* **YOUR GOAL**:
Beginning at the line that contains "blue cabinet [100,226,237,394]", return every remaining line of the data below exactly; return nothing before it.

* **STORED DATA**:
┌────────

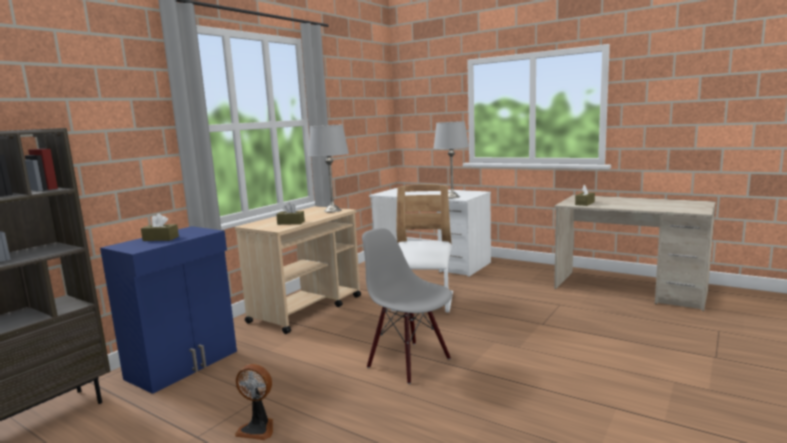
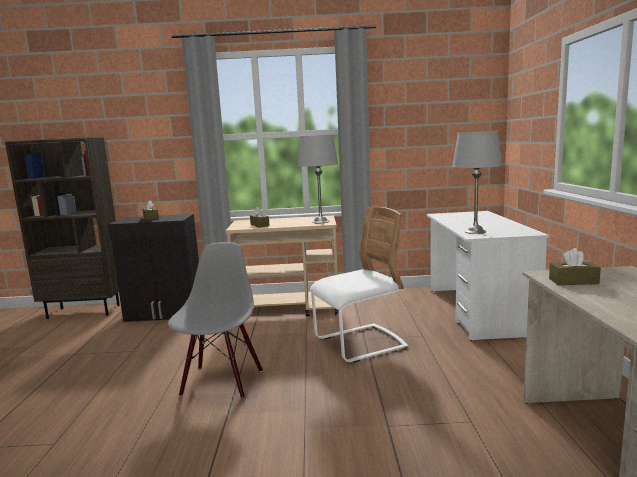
camera: 55 degrees right, 0 degrees up
blue cabinet [100,226,237,394] -> black cabinet [108,214,199,322]
fan [235,364,273,440] -> none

└────────

* **REPLY**:
blue cabinet [100,226,237,394] -> black cabinet [108,214,199,322]
fan [235,364,273,440] -> none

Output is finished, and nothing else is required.